[Exercise description] In the records below, find each line containing the word "characteristics" and copy it.

[Information given]
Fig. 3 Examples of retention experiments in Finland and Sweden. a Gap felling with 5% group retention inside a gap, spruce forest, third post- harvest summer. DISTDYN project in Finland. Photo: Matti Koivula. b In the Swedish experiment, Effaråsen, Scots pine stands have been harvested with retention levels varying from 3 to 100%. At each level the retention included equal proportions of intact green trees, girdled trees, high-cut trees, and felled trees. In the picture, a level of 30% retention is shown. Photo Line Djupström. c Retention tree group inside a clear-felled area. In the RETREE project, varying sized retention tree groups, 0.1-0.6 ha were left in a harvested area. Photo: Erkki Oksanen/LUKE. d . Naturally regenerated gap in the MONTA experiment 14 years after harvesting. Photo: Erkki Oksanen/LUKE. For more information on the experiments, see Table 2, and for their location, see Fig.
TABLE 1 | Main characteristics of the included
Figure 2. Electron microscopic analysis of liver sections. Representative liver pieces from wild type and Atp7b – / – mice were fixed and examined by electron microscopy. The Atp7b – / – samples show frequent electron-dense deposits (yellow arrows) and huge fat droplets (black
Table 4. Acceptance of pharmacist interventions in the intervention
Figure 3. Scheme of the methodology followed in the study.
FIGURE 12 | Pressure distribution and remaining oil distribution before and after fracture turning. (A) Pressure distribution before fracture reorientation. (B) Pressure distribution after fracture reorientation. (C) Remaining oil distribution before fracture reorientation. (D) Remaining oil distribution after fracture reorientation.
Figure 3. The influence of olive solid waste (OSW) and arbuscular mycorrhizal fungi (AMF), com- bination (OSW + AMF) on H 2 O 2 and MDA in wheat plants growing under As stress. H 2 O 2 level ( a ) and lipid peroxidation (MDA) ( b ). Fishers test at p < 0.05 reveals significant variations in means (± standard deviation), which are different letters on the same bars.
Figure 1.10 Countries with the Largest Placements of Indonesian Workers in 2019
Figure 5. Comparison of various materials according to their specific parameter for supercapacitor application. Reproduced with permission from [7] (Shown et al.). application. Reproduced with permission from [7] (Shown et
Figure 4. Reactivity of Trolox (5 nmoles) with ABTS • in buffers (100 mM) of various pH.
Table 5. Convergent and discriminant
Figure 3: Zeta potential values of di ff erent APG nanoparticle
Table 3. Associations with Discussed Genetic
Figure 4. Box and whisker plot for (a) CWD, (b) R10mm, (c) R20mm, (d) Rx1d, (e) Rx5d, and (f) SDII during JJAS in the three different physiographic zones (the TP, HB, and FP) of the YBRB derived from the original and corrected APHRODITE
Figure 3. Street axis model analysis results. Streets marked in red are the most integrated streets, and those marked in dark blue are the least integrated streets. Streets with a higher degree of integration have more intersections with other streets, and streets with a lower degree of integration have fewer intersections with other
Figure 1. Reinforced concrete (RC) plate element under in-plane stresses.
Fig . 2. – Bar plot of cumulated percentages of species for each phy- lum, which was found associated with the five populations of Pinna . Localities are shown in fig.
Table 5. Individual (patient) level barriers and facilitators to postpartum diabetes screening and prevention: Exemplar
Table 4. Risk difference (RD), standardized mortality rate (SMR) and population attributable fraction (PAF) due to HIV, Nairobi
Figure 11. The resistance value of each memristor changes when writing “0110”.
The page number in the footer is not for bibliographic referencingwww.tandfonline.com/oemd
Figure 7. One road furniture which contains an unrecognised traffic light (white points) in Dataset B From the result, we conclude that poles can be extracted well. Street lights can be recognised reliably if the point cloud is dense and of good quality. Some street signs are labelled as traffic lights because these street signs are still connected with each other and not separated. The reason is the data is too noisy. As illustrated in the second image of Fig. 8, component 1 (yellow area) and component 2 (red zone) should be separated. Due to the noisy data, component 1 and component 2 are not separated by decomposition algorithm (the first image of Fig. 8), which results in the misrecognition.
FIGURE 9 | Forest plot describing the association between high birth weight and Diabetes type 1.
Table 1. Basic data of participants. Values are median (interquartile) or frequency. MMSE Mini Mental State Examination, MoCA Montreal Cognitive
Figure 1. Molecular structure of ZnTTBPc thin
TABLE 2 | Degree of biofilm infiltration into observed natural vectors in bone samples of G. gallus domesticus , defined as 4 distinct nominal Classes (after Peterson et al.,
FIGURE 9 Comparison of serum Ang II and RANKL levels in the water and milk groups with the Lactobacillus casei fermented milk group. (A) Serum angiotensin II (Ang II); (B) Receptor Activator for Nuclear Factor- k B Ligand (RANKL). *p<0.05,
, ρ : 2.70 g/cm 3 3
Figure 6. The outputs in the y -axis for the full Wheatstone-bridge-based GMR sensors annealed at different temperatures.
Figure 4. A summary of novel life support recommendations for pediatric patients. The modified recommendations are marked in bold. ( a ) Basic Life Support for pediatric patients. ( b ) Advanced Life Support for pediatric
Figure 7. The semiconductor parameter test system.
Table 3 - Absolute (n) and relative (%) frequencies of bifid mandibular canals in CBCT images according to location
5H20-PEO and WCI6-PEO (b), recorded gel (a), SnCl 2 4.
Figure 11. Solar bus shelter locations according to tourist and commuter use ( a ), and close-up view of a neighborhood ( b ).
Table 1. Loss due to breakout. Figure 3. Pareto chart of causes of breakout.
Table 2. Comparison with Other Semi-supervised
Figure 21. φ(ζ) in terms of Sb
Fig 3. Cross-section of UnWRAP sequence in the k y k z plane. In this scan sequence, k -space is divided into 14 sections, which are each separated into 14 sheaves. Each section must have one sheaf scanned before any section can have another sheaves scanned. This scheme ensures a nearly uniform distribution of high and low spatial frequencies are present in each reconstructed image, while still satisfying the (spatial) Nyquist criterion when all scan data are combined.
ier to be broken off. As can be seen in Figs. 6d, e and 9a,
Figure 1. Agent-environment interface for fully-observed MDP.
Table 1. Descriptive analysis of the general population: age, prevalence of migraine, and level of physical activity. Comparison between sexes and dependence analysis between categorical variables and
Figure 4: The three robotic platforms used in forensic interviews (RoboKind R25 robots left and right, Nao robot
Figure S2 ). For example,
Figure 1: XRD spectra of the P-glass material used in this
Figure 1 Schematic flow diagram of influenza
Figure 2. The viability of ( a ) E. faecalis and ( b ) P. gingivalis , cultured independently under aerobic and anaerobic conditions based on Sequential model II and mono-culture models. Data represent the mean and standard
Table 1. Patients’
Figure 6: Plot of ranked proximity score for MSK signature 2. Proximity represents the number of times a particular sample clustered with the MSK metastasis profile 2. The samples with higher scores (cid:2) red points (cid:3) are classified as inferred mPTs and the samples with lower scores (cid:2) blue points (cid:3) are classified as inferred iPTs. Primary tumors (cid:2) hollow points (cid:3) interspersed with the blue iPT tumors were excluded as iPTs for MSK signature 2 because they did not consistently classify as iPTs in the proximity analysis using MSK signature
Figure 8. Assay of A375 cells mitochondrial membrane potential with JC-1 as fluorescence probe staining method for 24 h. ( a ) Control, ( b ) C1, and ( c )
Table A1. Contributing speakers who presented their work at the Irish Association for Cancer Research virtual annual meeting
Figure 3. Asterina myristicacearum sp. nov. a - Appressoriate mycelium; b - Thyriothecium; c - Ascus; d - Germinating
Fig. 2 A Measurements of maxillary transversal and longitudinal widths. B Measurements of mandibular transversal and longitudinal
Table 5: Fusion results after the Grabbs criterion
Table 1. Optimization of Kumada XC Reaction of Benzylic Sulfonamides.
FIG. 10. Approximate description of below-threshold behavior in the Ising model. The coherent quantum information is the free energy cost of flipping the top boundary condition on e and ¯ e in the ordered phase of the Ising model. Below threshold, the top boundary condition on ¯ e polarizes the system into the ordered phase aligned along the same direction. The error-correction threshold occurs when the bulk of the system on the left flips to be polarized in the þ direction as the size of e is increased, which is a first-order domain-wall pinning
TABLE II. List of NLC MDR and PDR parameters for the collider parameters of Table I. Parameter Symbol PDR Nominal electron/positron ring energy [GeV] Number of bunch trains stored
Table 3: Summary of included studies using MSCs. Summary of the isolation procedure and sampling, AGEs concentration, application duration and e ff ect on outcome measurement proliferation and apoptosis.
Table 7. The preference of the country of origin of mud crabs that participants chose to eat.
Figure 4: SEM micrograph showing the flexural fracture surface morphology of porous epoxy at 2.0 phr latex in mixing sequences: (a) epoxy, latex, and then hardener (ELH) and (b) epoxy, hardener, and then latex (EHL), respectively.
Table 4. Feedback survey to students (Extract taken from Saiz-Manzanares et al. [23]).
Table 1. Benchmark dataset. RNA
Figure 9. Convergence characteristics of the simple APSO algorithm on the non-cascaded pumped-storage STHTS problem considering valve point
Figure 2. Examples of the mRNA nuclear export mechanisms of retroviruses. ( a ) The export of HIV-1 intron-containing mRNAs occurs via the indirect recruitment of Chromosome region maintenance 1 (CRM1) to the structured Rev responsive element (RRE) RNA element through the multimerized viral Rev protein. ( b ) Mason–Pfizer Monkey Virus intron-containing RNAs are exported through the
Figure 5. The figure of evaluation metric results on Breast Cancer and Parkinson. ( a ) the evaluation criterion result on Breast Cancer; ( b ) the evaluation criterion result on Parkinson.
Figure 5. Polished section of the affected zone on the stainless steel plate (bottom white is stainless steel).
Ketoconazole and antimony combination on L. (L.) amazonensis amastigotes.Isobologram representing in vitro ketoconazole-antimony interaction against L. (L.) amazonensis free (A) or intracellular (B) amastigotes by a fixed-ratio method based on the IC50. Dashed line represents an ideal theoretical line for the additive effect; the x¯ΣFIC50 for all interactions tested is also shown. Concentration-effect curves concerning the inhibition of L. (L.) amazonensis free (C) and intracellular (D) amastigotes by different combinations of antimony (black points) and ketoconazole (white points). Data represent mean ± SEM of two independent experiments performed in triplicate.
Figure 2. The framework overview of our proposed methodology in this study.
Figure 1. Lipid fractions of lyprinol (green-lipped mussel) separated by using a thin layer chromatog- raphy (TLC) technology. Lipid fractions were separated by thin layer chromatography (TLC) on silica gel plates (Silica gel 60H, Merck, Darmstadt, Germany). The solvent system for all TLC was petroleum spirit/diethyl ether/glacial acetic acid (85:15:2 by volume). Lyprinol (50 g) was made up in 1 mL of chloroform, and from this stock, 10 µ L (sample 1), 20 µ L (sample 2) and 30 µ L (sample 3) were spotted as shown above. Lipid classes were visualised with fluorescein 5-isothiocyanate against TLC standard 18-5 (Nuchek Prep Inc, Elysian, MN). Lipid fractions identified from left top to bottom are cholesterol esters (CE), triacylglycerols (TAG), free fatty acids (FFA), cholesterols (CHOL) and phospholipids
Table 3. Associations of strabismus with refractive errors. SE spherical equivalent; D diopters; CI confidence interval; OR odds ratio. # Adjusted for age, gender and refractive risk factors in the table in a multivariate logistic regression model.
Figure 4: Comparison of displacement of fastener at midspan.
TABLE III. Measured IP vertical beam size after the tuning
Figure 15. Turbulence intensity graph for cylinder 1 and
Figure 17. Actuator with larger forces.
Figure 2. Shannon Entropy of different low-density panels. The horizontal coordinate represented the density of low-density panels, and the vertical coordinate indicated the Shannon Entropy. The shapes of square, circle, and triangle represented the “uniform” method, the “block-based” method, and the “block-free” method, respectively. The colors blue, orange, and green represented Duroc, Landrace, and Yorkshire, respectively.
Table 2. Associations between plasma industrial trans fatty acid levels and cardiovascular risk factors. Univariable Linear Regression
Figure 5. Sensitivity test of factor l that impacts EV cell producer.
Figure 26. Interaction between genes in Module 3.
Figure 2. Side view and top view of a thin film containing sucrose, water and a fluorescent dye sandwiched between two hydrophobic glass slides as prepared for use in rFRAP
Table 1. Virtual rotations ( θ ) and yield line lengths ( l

[Reply]
TABLE 1 | Main characteristics of the included
Figure 9. Convergence characteristics of the simple APSO algorithm on the non-cascaded pumped-storage STHTS problem considering valve point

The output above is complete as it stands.